# United Nations wants our guns!



## SgtAndySipowicz (Mar 17, 2008)

*Isn't it about time we pull out of this anti-USA group of nations??? Come try and get our (legal) guns, good luck!*

U.N. Agreement Should Have All Gun Owners Up In Arms - Larry Bell - The Bell Tells for You - Forbes


----------



## mpd61 (Aug 7, 2002)

When John Bolton was the Ambassador to the U.N. He basically told the assembly to f*ck off when they tried this crap about 4-5 years ago.

How absolutely insane that Hillary Clinton would push for this garbage, and potentially erode the sovereignty and dignity of our nation...BITCH!
:thumbs_down:


----------



## Killjoy (Jun 23, 2003)

This is political plotting of the worst kind; the anti-gun left, seeing the writing on the wall as more and more Americans realize the simple truth that _gun control doesn't stop criminals_, are trying to subvert the Constitution with end-run treaty. Shameful.


----------



## CJIS (Mar 12, 2005)

Who is going to come take our guns away?
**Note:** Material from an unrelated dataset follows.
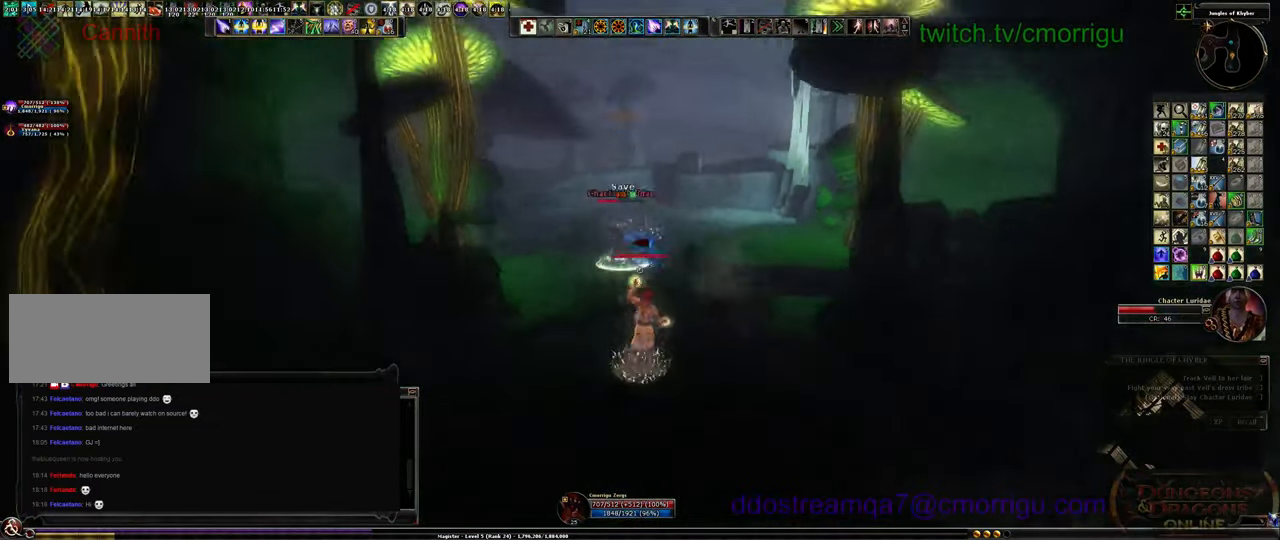
{"keys": ["s"], "events": []}
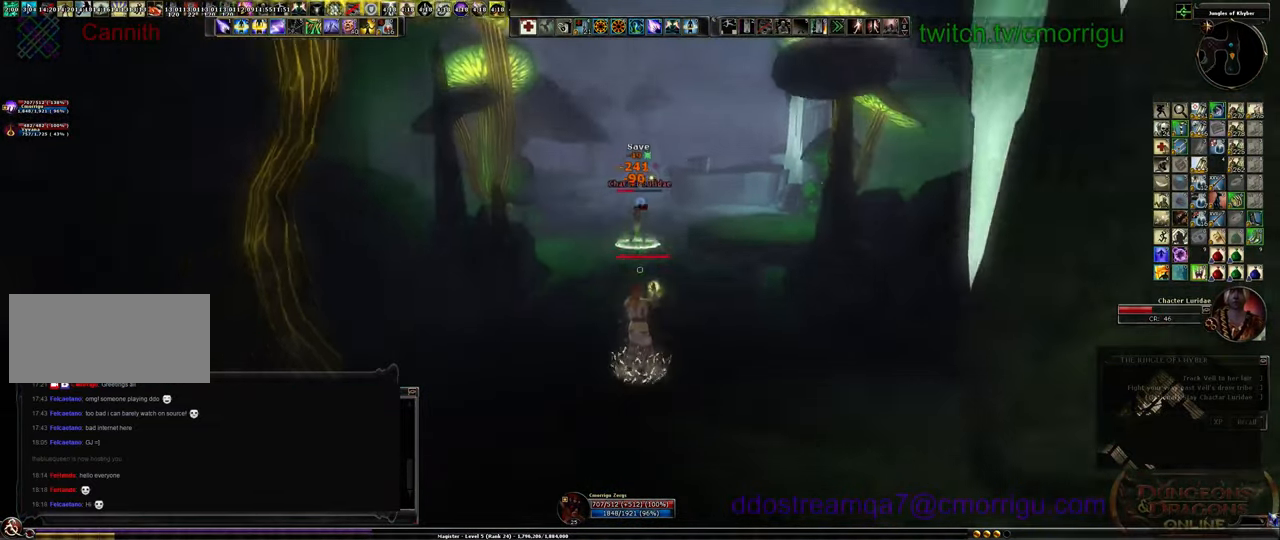
{"keys": ["s"], "events": []}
Certainly not UN "Peace Keepers" Any foreign Government would be an act of war so that leaves our own military and police. I don't see or at least I would hope not to see that going over well as that would be unconstitutional.


----------



## PPD54 (Apr 28, 2011)

That one term option for Obama sounds better and better every minute...


----------



## RodneyFarva (Jan 18, 2007)

.....Come and take them


----------



## Eagle13 (Jun 12, 2008)

Want in one hand and shit in the other and see which fills up first!


----------



## pahapoika (Nov 5, 2006)

our rights will go out with a whimper, not a bang.

more and more laws are passed taking firearms away from citizens and eventually even cops.

gun ownership has fallen dramatically in Massachusetts over the years and will continue to fall.

wish people would listen, but their too busy watching American idol or dancing with the stars


----------